Seventy years later, Zahra explained that parents should aim “to present the appropriate level of challenge to stretch their skills, not so little that they are bored, and not so much that they give up. Research shows that children thrive in this zone.”
“Teachers know that setting children up at this optimal level of challenge, and offering help only when needed, cultivates a child’s perseverance and problem-solving skills.”
Maximum Effort at Every Age
Newborn babies may spend a few moments every day using their maximum vocal strength, fussing by waving their fists in the air and turning their heads from side to side. This is normal. At every age, children will experience a full range of moods, ranging from sleeping peacefully to using every muscle in their body.
How you can help: When you hold your newborn baby against your chest, allow them to practice lifting their head up. As the weeks progress, move this activity to “tummy time” on a soft but firm blanket or mat on the floor.
Remember, your baby will grunt and kick, but this is normal and doesn’t mean they are unhappy. It’s a hard workout! Recall the sounds that we adults make when we are working hard and it will be easier to let your baby work at it.
When your baby begins to really fuss or cry, tell them that you hear them and gently roll them from tummy to back and continue to play.
Three-to-six-month old babies are using maximum effort to roll over and to improve the accuracy of their reach.
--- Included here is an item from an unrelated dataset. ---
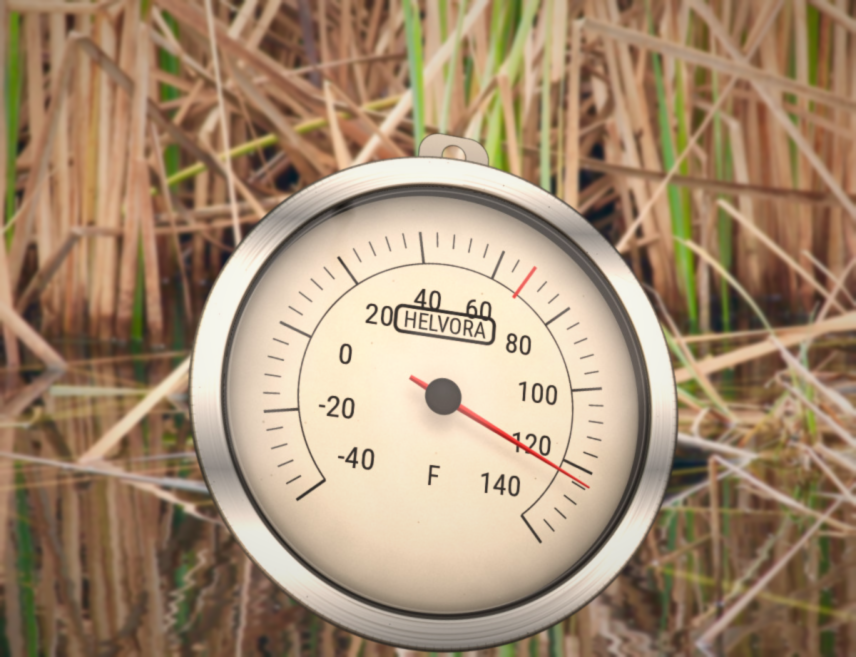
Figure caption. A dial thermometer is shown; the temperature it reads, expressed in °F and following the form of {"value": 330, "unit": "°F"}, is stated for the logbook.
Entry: {"value": 124, "unit": "°F"}
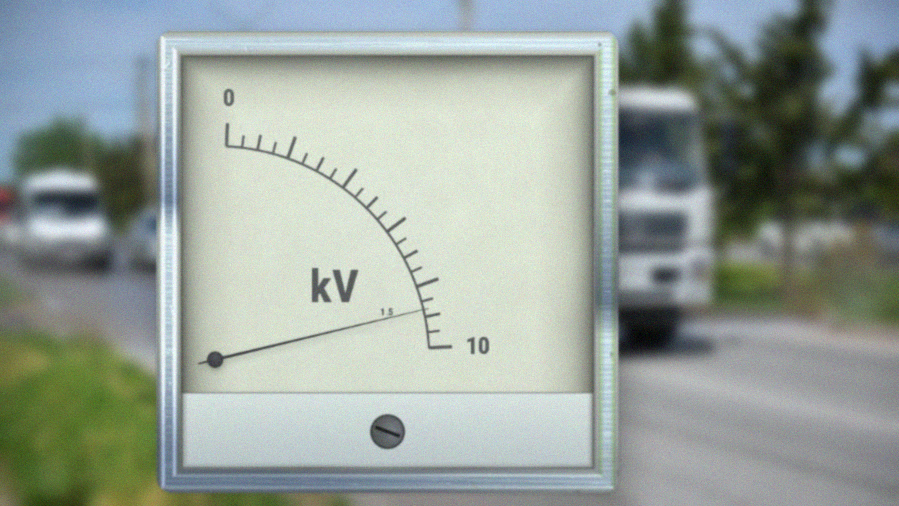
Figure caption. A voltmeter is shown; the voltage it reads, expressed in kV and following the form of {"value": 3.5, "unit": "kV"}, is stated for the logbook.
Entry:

How you can help: When you offer your baby a rattle or grasping toy, place it just out of their reach on the movement mat and allow them to stretch and wriggle to reach it. If they struggle with moving forward, silently place your leg or hands on the floor against the bottoms of their feet to give them something to push against. When they reach the toy, pick it up, and begin to play with it, satisfaction will be written all over your baby’s face.
6 to 12-month-old babies use their effort to change positions.
In the early part of this developmental phase, getting in and out of the sitting position is a big project. Next, they will army crawl or scoot around the room. Eventually, they will begin pulling up to a stand and wanting to creep around any surface that will support them.
How you can help:
Providing a large and safe space for your baby to move and letting them move independently helps their motor skills to the fullest. Your baby will enjoy moving away from you briefly but will often come back to where they last saw you to “check in.” This is normal and your baby’s comfort level moving away from you will increase in the coming months.
Suppress your gasps.
Sitting back and letting your baby move freely can be difficult. For many months we have kept them close and protected. Letting them go on adventures to learn and explore takes practice. Some babies might grunt or vocalize as they work hard to move. Many babies will topple, tip, and fall when moving. Calming your reactions to these minor incidents will help your baby know that you trust them to overcome these little bumps along the path to mobility. We want to portray this attitude of confidence in his abilities so that they feel confident to expand their horizons even further.
Toddlers love to use maximum effort!
There’s nothing a new walker loves more than to add a level of intensity to her walk: carrying heavy objects while walking is a classic observed behavior of this age group. They want to meet and exceed their limits to see what they are capable of!
How you can help:
Walking on two feet gives your child so many opportunities for new activities. The most obvious is simply to walk. When time and safety permit, allow your toddler to walk instead of riding in a stroller or baby carrier.
At home, offer activities that activate the use of hands and legs at the same time.
Things toddlers can do while standing:
- Carrying toys from shelf to table
- Setting napkins and silverware on the table
- Throwing toy balls outdoors
Provide your toddler with opportunities to climb and be physical in order to channel that effort in the right direction.